Two new Hudson Hills and Highlands programs at Teatown with a living landscape focus are the  Environmental Leaders Learning Alliance (ELLA) and Community Trails Program. ELLA (www.ellahhh.net) is a group of >120 town-appointed environmental commission members from 34 regional towns and villages, who meet quarterly at workshops, and more frequently through the Internet, to discuss environmental issues, share lessons learned, and formulate regional solutions for sustainability. The Community Trails Program is a joint effort with the New York-New Jersey Trail Conference (www.nynjtc.org) to facilitate volunteer-led stewardship of recreational trails in Westchester and Putnam counties. This effort includes building new trails, especially longer distance trails that connect protected lands, effectively creating biotic corridors across the landscape. This fall, for example, we are building a 4-mile connector trail between Teatown and Kitchawan Park with the help of trail volunteers. 

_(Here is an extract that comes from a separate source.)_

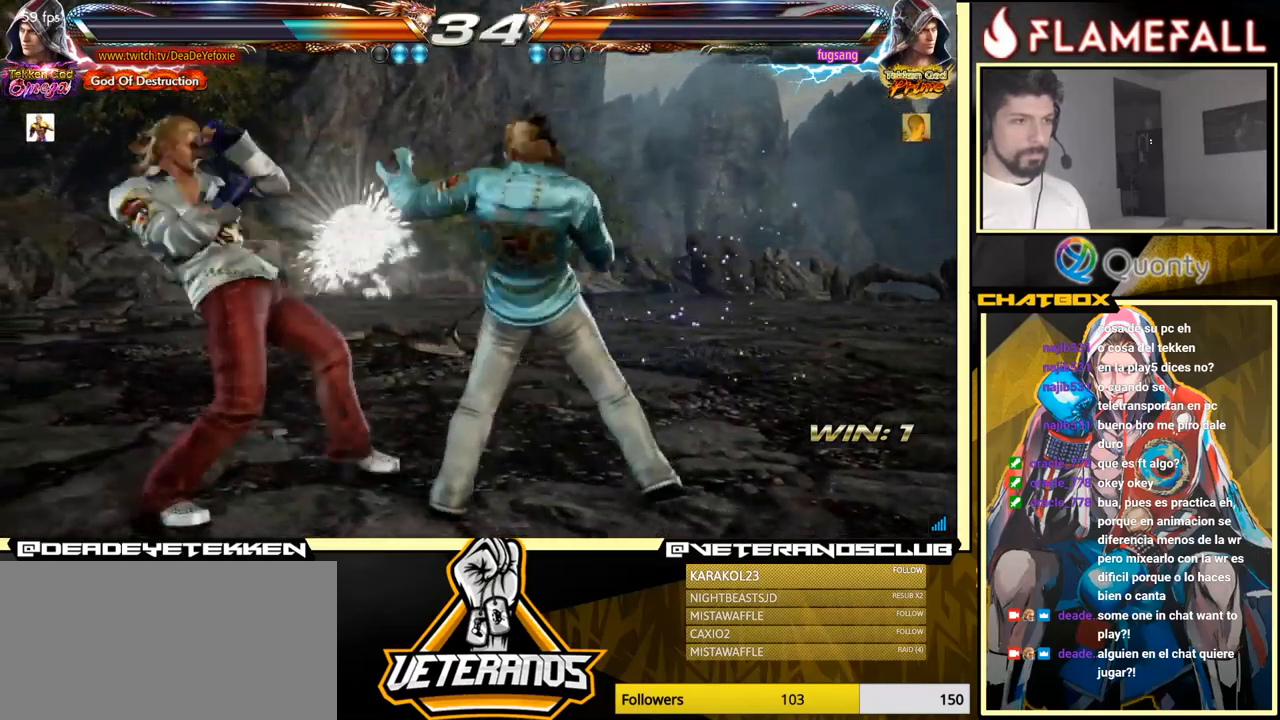
{"buttons": [], "left_stick": "left", "events": [[117, "left_stick", "center"], [217, "left_stick", "down-left"], [384, "left_stick", "left"]]}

A living landscapes approach to sustainable living requires all of us to be more mindful of our actions, including how we care for nature “between the parks,” on our own properties. To protect our region’s quality of life, we need much greater adult and youth involvement in protecting nature. To meet this need, Teatown is guiding residents toward a fuller understanding of the role that nature plays in sustainable living by facilitating dialogue, delivering education, promoting habitat protection, and providing biodiversity conservation services to local municipalities. Our immediate intent is to empower individuals and communities to participate in nature conservation for sustainable living. Our longer-term goal is to help residents of the Hudson Hills and Highlands design and manage a sustainable bioregion — as a social-ecological system with the resilience to adapt to the changing environmental and social conditions that the future will inevitably bring. 

Together we can make a difference!

 Fred

Note:  This article first appeared  in Teatown Lake Reservation’s Fall 2009 Trails Newsletter.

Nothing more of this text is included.